Final Four social media accounts reached 1.3 million people, up 39% year-over-year. During the semifinals and championship, the NCAA tallied 43.2 million impressions.
3. Ticket Sales
In 2014, 739,189 fans attended 36 sessions of the tournament. The First Four, a set of four play-in games hosted by the University of Dayton in Ohio, was filled to 94% capacity. Fans filled 91% of the seats at eight sites that hosted the second- and third-rounds.
The four regional sites of Anaheim, Indianapolis, New York and Memphis, were packed to 96% capacity and sold more than 181,000 tickets.
The Final Four saw record-breaking attendance of 158,682 fans. The title game was played in front of a crowd of 79,238 people, also a new record.
Although schools don’t break out sales figures, it’s clear that merchandise is a big windfall for college athletics.
The Collegiate Licensing Company, a division of IMG College, said the retail marketplace for college merchandise was estimated to reach $4.59 billion during the 2013-14 school year. The University of Texas accrued the most royalties across all sports for the ninth straight year. Alabama, Michigan, Notre Dame and Georgia completed the top five.
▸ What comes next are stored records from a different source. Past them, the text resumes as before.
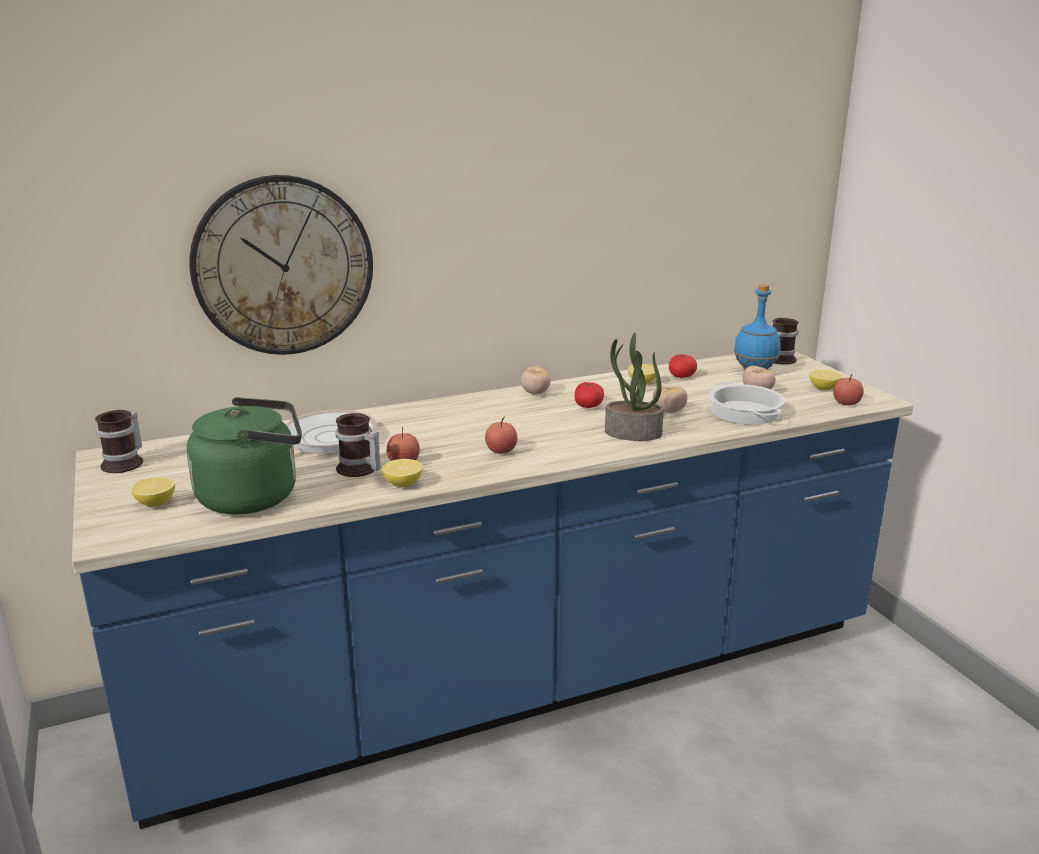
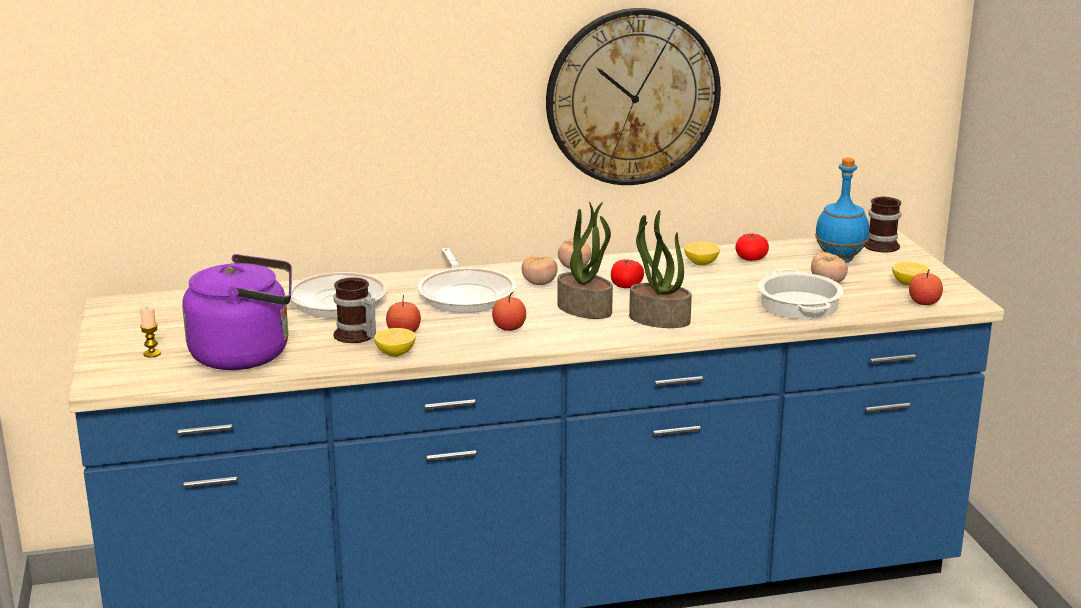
camera: 10 degrees right, 0 degrees up
(126, 463) = (131, 313): mug -> none
(155, 503) = (152, 354): lemon -> candle
(255, 496) = (247, 354): green kettle -> purple kettle
(283, 266) = (302, 118): wall clock -> wall clock (632, 97)
(448, 423) = (466, 294): none -> frying pan
(563, 429) = (585, 309): none -> potted plant
(669, 411) = (713, 298): tomato -> tomato (539, 284)

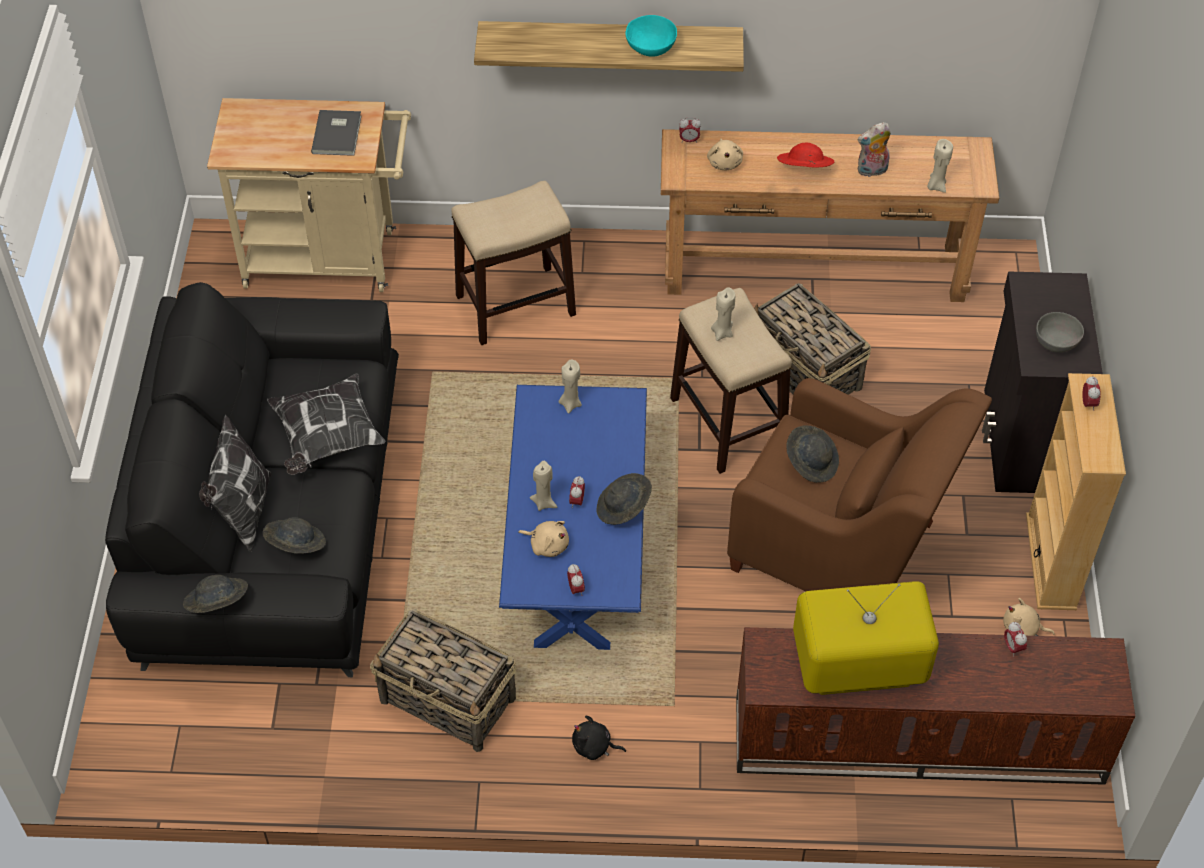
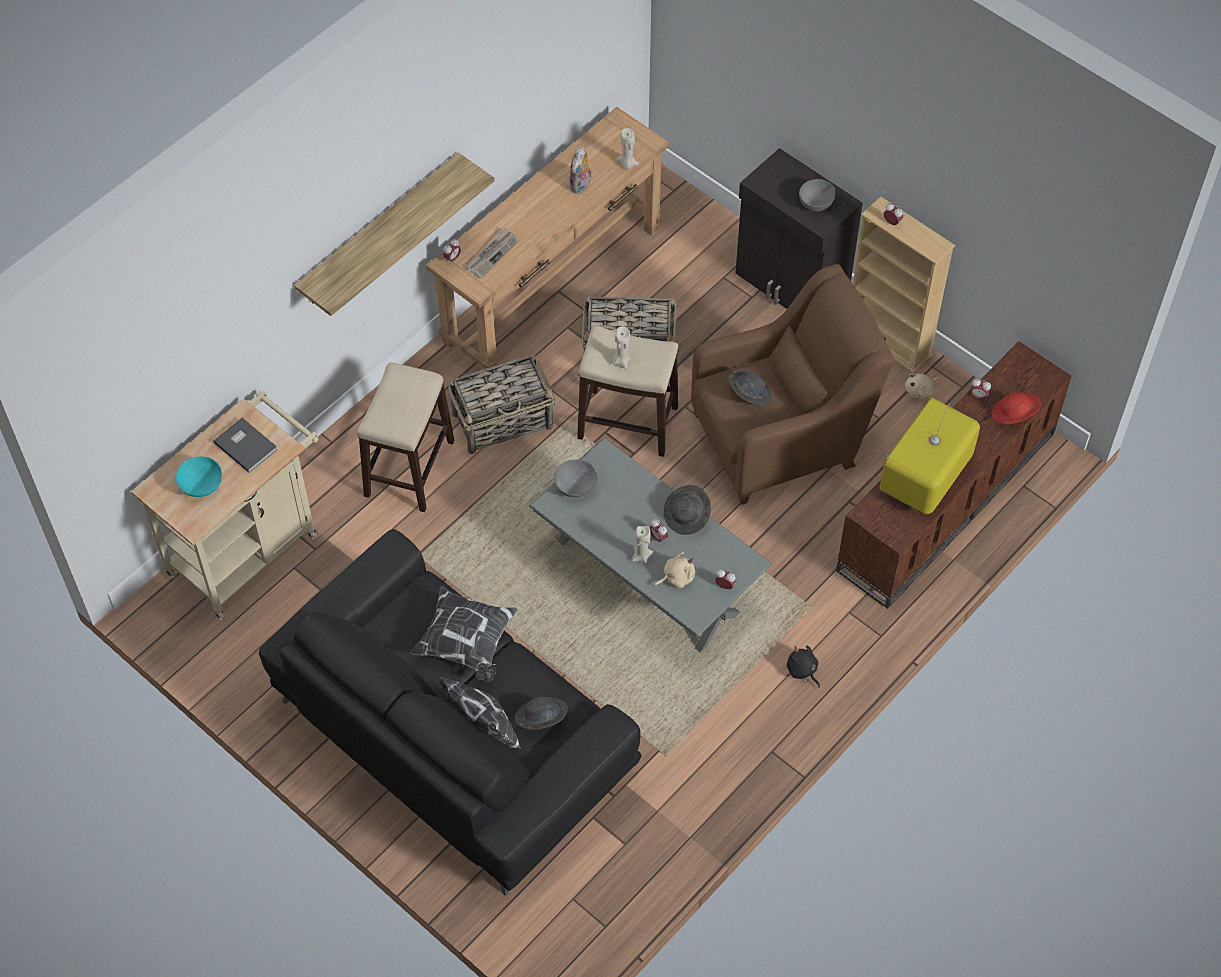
camera: 50 degrees left, 5 degrees up
(217, 604) = (562, 790): grey hat -> none
(449, 700) = (696, 727): basket -> basket (504, 420)
(570, 403) = (576, 486): beige candle -> grey bowl
(576, 550) = (647, 577): blue coffee table -> grey coffee table
(594, 747) = (802, 670): black plush toy -> black plush toy turned 90 degrees clockwise
(650, 48) = (425, 212): turquoise bowl -> turquoise bowl (202, 485)
(724, 162) = (492, 254): beige plush toy -> newspaper
(804, 170) = (543, 219): red hat -> red hat (1014, 415)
Notre Dame and Michigan ask for the biggest share of basketball merchandise sales. Each school receives a 20% royalty fee from licensees who make championship gear. Notre Dame earned a No. 3 seed this year, while Michigan isn’t in the tourney.
CLC represents every major NCAA school except Ohio State, Michigan State, University of Southern California and Oregon.
Nike was the top apparel licensee. Electronic Arts’ sports unit was the No. 1 non-apparel licensee, followed by sporting-goods makers Wilson and Rawlings.
According to the American Gaming Association, nearly 40 million Americans will fill out a total of 70 million brackets this year.
Americans will bet $2 billion, or $29 per bracket, during March Madness. The total amount wagered is expected to reach $9 billion.
Kentucky is the favorite to win the 2015 championship. The first-seeded Wildcats, who are undefeated at 34-0 going into the tournament, has 6/5 odds from Bovada. The Las Vegas Superbook took the unusual step of making Kentucky even favorites at 1/1, meaning the sportsbook is picking the Wildcats and giving bettors the rest of the field.
Challenger, Gray & Christmas said Americans distracted by March Madness will cost their employers $1.9 billion.